DH doesn’t “help” - he does 50% same with anything to do with the DC’s.

Why is it a time management issue for you - you both live there. DH goes online to order weekly shop, plans and cooks meals. You clean the bathroom each day and put the washing in the machine/tumble dryer. Both clean the house. If it needs doing one of you does it.

Lovemydoggie · 15/11/2023 16:35

I just hoover and tidy up as and when. I still don’t understand what people mean about deep cleaning!

CameleonAreFightingBack · 15/11/2023 17:00

It starts with doing it 50/50 (a real 50/50!!!) and finding a way to do all that TOGETHER (as your DH is going to do half of it).

It shouldn’t be you getting more organised but BOTH OF YOU finding a rhythm that works.
If things go by the way side, it’s not you failing. It’s the system you BOTH set up that doesn’t work.

What has worked for me? A clear division of tasks.
eg I did the weekly shop. He did the ironing etc…
Then up to each of us to find the best way to do it.
I never did ‘his’ jobs either (mainly because as soon as I did that, he stopped doing it at all. He had to fail again and again and dealt with the consequences for things to sink in)

CameleonAreFightingBack · 15/11/2023 17:05

I have a friend who sits down every Sunday with her DH and goes through all the things that needs to be done that week.
Each of them, dcs included, get stuff to do. 50/50 between her and her DH.
Then they review the following week and set the new tasks.

AllProperTeaIsTheft · 15/11/2023 17:06

I lower my standards.
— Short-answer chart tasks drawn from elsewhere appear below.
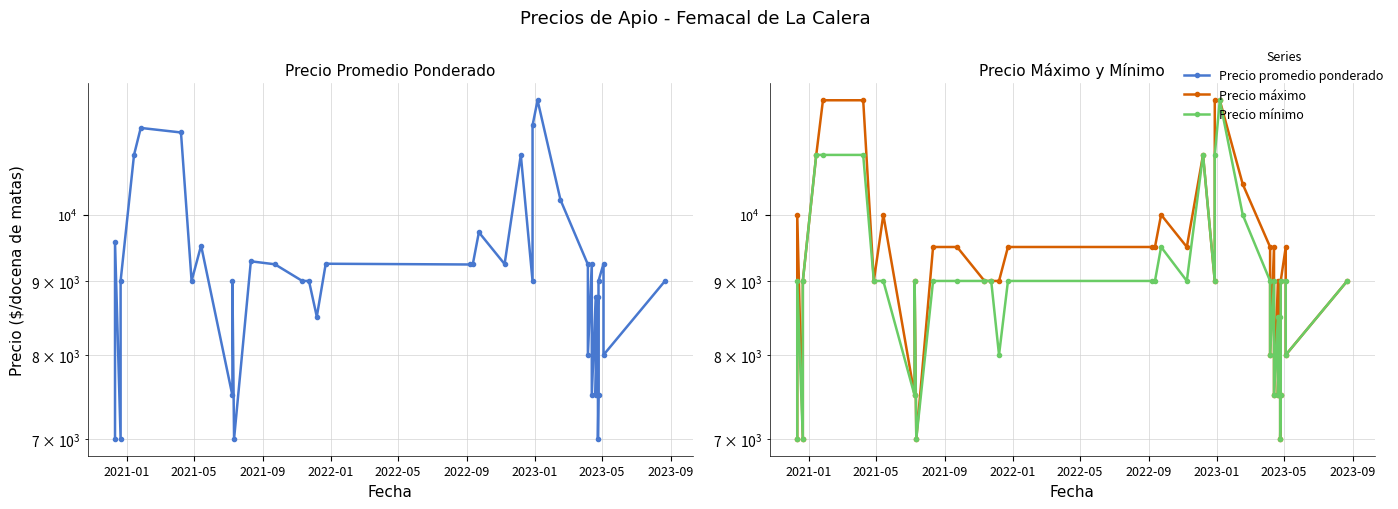

Which series has the largest total across all categories?

Precio máximo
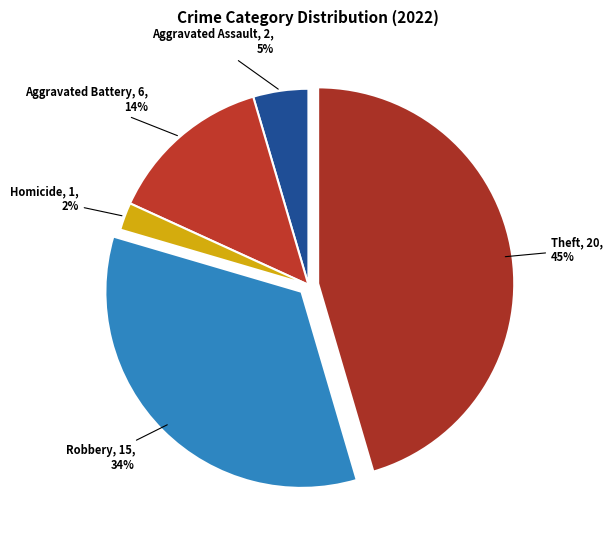

How many slices are in this pie chart?

5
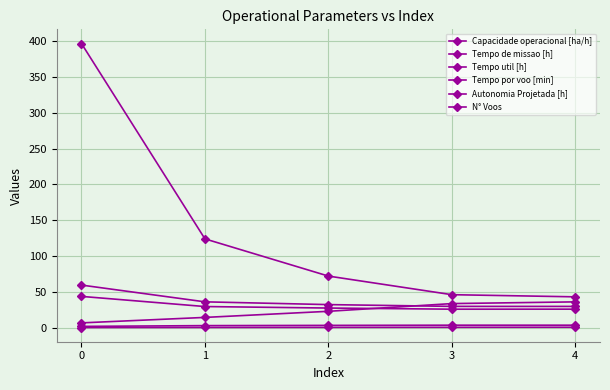

Count the number of data series in this chart.

6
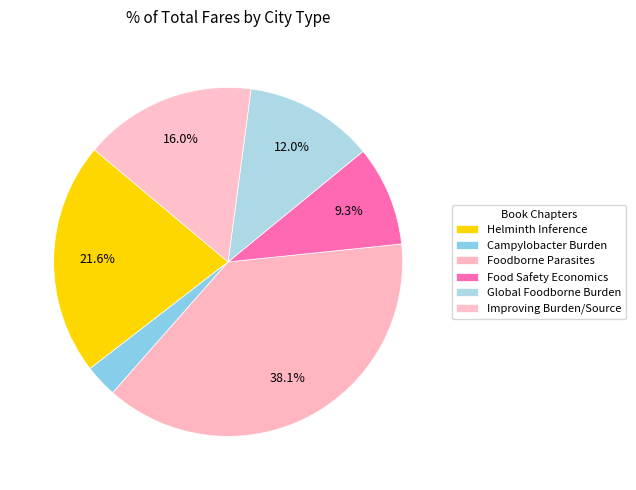

How many segments does this pie chart have?

6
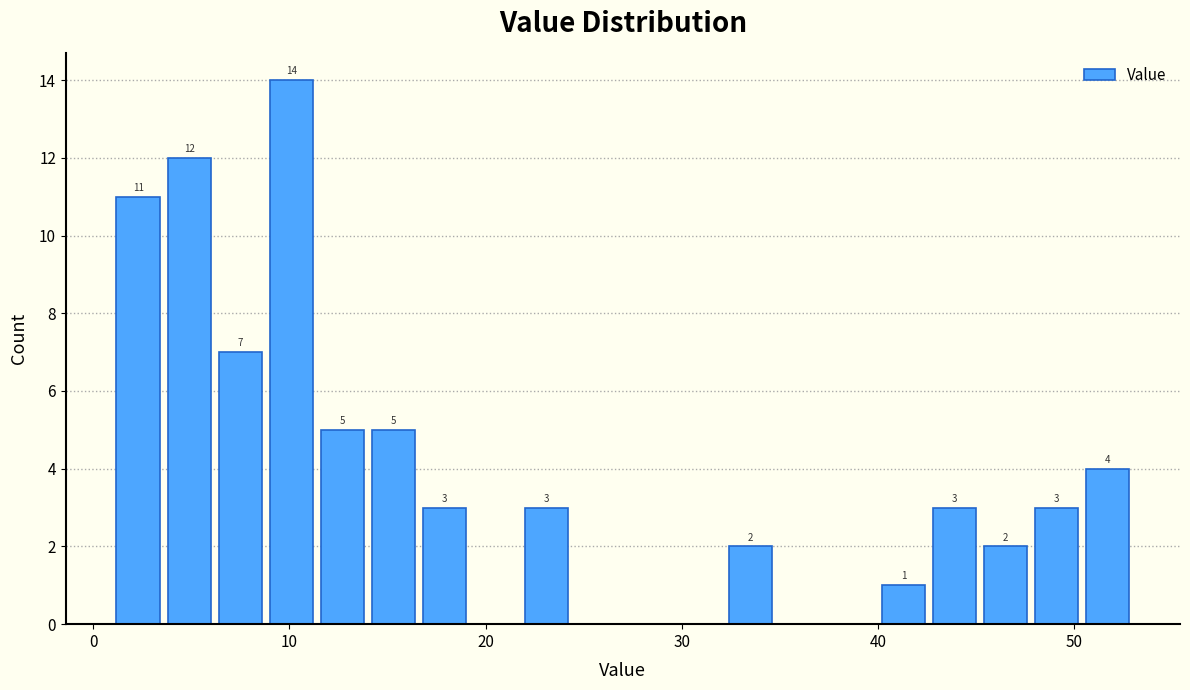

Read against the x-axis, roughly where is the centre of the tallest bar?

10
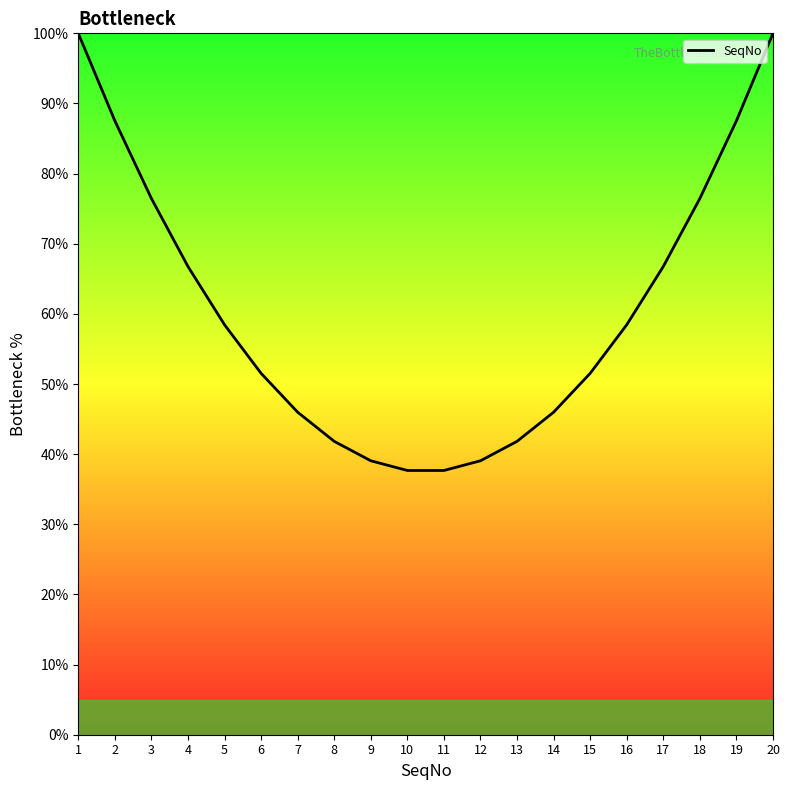

Read the value at 20.

100.0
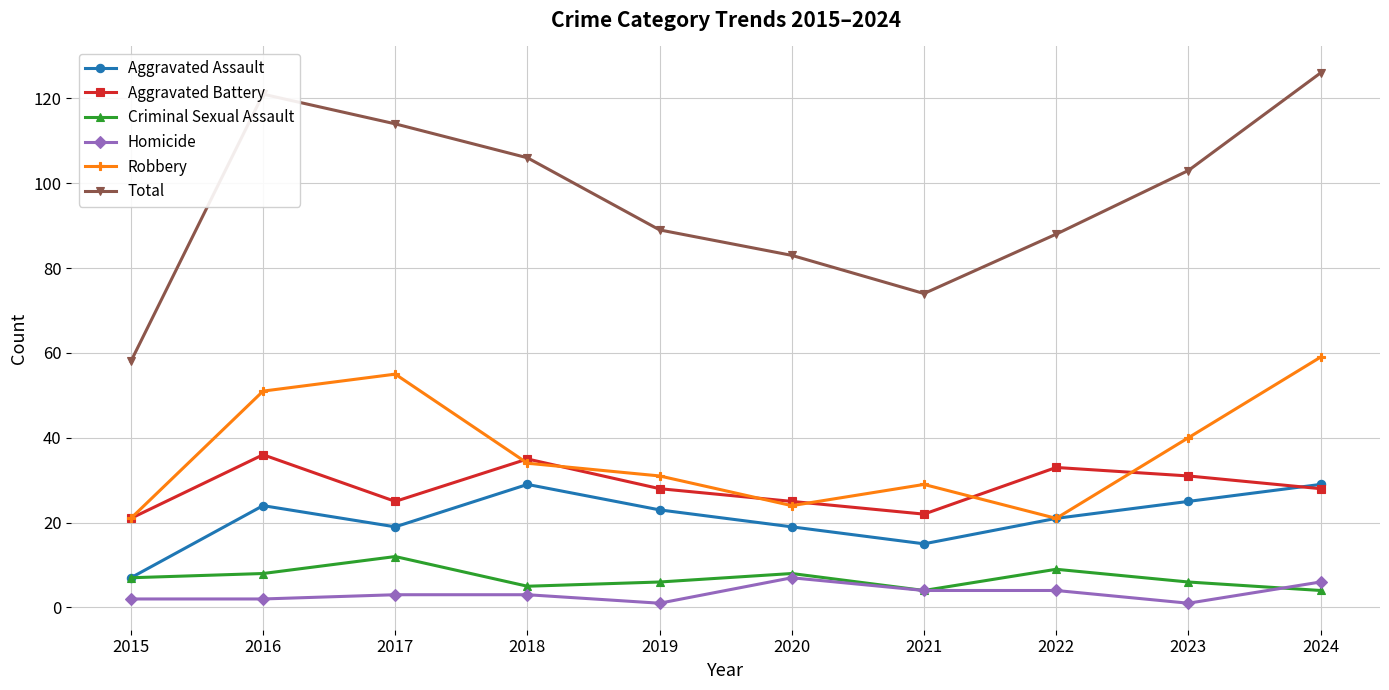

True or false: Total and Aggravated Assault cross at least once.

False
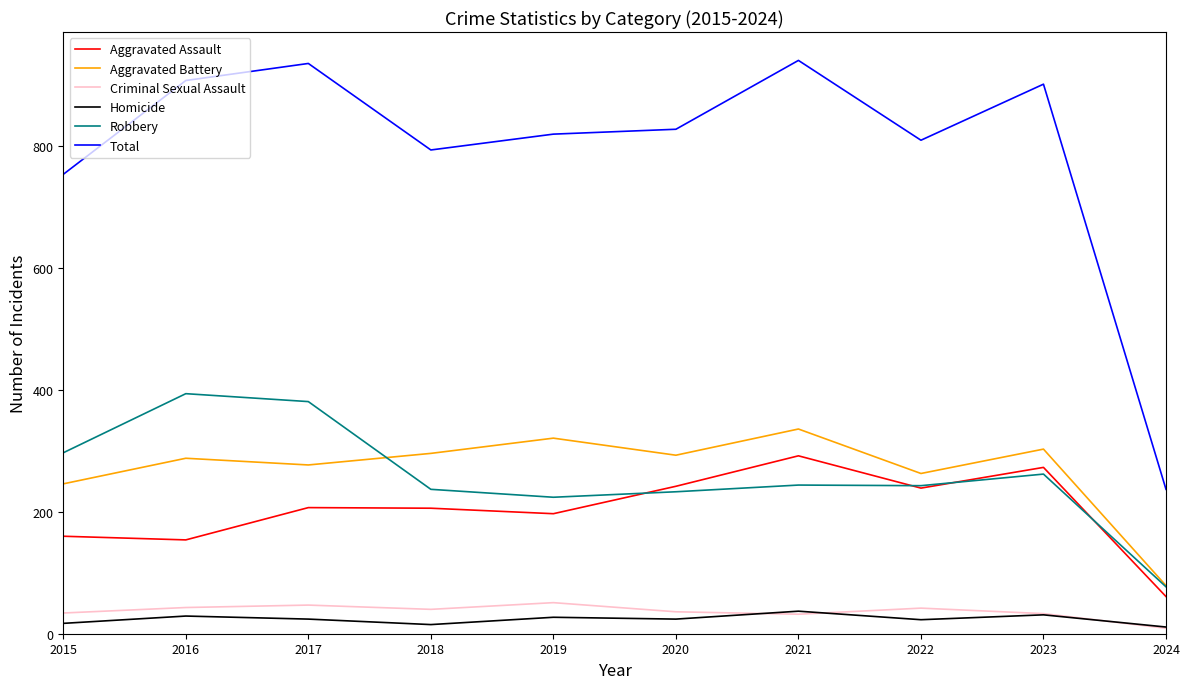

What is the minimum value shown in the chart?

9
We share the chores, but we don't really do any housework except at the weekend. We leave for work at 7:30 a.m. and get back at 6p.m. Mon-Fri, and I often bring work home too. I refuse to do housework on weekday evenings as well. If it means my house gets a bit grotty by Saturday, so be it.

Channellingsophistication · 15/11/2023 17:11

Yes dont say “helping”! Start as you mean to go on it has to be 50/50 these days

Aurasauras · 15/11/2023 17:12

Wake up at 6am, sweep, clean surfaces, wash clothes, mop etc. prepare food. Do little tidied through the day.

CameleonAreFightingBack · 15/11/2023 17:15

Getting up at 6.00am to clean is just crazy sorry.

Haydenn · 15/11/2023 17:16

Surely you coped before you were married, what’s changed?

Hannah4850 · 15/11/2023 17:23

I have a very steady routine personally

-Up at 6:30 kids up and dressed, all out the door and dropped at childminders for 8am (she takes them school)
-Work in office 9-4
-Pick kids up at 5ish (traffic depending)
Home and help kids with homework/reading whilst dinner cooks
-30 mins to play games etc
-baths at 6:30
-stories and bed at 7:30
Then I get time to do washing, dishes, sort the pets and read my book or watch tv
I'm always in bed for 10:30pm latest

This is the only way I can manage everything and I also have my own hair business every other weekend when they go their dads for a night
Dating was impossible as I have zero social time but kids come first don't they 💖

Inaspot21 · 15/11/2023 17:24

Firstly if you both work equal hours there should be equal split of tasks, he is not ‘helping’ but more you are a team running a household together. Setting that expectation now will help you more once there are little ones to consider. You can agree responsibilities between you if there are certain duties that play to strengths or any that each of you might prefer to avoid, but it must be fair. Otherwise batch cooking and freezing, finding short cut 30 min prep/cook recipes for the weekdays, accepting convenience food is ok now and again within reason. Hang clothes up immediately after washing/drying rather than piling or folding to minimise ceasing and crumpling. Does anyone even iron anymore… I hardly ever do!! Plus I consider when shopping for clothes how easy something is to wash/care for as I know I’ll never wear it if too complicated!!

But most important is to be kinder to yourselves and lower expectation on how much is realistic, the frequency of some jobs and how clean everything really needs to be. Focus on whatever is a priority and DO NOT beat yourselves up, especially after you have children. The world will not end if there are a few dishes, the washing piles up or there is a bit of dust here and there. And accept any support that is offered from family members when the babies come. Good luck!!